Luther Seminary, the flagship school educating students for ministry in the Evangelical Lutheran Church in America (ELCA), plans to relocate from its 120-year-old St. Paul, Minnesota campus.

A unanimous vote by the seminary’s board of directors moved “to begin the process to shift to a more nimble model and divest from its current physical campus in Saint Paul.” The vote was announced June 10 on the seminary’s website.

“Seeking new space … will allow us to steward our resources more effectively,” the announcement read.
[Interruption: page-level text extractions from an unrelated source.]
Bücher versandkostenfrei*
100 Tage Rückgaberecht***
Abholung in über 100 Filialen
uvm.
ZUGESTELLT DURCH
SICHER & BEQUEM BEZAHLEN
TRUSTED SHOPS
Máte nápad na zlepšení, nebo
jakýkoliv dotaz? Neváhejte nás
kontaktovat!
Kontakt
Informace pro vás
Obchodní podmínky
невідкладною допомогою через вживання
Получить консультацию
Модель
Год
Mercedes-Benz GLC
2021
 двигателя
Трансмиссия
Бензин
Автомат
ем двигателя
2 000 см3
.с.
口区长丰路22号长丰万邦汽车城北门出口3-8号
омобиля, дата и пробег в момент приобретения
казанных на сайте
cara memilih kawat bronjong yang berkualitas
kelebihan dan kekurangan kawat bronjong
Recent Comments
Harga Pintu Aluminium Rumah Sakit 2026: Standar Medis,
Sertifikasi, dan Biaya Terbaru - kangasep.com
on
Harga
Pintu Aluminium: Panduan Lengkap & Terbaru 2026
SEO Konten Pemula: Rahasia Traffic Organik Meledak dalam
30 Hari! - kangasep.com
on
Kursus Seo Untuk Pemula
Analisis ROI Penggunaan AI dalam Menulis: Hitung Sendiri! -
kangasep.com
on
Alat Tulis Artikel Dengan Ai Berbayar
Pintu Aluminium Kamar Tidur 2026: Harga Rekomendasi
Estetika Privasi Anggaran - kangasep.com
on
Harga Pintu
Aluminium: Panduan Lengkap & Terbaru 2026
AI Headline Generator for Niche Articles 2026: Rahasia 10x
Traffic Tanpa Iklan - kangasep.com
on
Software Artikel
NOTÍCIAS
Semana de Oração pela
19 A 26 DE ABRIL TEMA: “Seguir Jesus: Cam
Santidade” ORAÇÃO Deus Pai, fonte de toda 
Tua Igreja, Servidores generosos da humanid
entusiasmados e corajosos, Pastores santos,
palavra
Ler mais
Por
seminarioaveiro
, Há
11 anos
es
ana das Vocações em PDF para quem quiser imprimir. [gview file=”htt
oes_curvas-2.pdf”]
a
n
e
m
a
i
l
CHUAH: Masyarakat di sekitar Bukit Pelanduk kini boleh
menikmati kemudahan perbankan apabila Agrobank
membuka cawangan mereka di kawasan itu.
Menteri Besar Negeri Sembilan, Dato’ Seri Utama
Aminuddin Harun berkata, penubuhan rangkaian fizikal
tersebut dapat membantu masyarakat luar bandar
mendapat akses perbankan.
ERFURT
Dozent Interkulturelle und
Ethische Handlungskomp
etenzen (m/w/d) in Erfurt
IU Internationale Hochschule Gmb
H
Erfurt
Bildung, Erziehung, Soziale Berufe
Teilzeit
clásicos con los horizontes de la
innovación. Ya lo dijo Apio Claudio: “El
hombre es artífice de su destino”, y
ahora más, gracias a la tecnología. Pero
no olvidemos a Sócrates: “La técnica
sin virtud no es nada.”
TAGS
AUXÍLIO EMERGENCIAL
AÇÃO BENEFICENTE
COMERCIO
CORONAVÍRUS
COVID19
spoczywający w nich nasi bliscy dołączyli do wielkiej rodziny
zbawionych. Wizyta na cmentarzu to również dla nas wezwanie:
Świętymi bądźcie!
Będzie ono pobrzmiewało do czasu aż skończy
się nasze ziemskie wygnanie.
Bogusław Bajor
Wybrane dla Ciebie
Sale and move from the 8.5 acre urban campus will not be immediate, with the board expecting to remain at the current site through the 2026-2027 school year. According to county records cited by the Minneapolis-St. Paul Business Journal, the campus has an estimated market value greater than $8.7 million.

The announcement notes “an ongoing commitment to strategic, periodic in-person learning” referencing hybrid models that have become more commonplace among formerly residential seminaries. Such models involve online programs paired with on-campus intensives at different points in the school year. Today, 70 percent of Luther students primarily engage online, Tuesday’s announcement states.

Since its formation in 1988 as the merger of three predecessor bodies, the ELCA has seen its membership decline from 5,288,048 to 2,793,899 baptized members in 2023. Two other Lutheran churches, Lutheran Congregations in Mission for Christ (LCMC) and the North American Lutheran Church (NALC) broke away from the ELCA in 2001 and 2010, respectively. The denomination counted a total of 8,498 local churches in 2023.

The Episcopal Church’s General Theological Seminary is among those formerly large institutions that have rapidly scaled down and shifted to hybrid education, functionally sharing leadership with Virginia Theological Seminary, which retains a traditional residential model. Other seminaries have merged, such as Andover Newton Theological School, which in 2017 affiliated with Yale Divinity School and sold its Massachusetts campus.

Luther Seminary remains significantly larger than those institutions, however. According to data provided by the Association of Theological Schools, the main accrediting body for North American seminaries, Luther enrolls 371 students, with the full-time equivalent enrollment of 188.90 (two half-time students equal one FTE student). This is down from a headcount of 747 students in the 2003-2004 school year, which had an FTE of 568.2, or an enrollment decline of half of headcount and two-thirds of FTE.

The school has 21 faculty and has programs offering MDiv, MA, ThM, and PhD degrees. Additionally, Luther offers M.A., M.Div., and Graduate Certificate students a scholarship covering the entirety of the $19,343 annual tuition and fees, placing it in a peer group among even more heavily endowed mainline Protestant institutions such as Princeton Theological Seminary (the PTS enrollment is less than Luther at 291, but it has an endowment of nearly $1.4 billion). In the 2024-2025 school year, Luther reported long term investments totalling $136 million, ranking it among the moderately wealthy mainline Protestant seminaries. That financial largesse has not translated into growth, however.

Ranked by enrollment, six of the top 10 U.S. seminaries affiliate with the Southern Baptist Convention, with four of those six reporting a full-time equivalent enrollment of more than 1,000 students. Luther’s long-term investments exceed all but one of those schools. All of the top 10 seminaries ranked by enrollment are Evangelical.

“The way students learn and prepare for ministry has changed. Now is the right time to align our resources with that reality and evolve how we deliver on our mission,”  Luther Seminary President Robin Steinke said in the school’s announcement.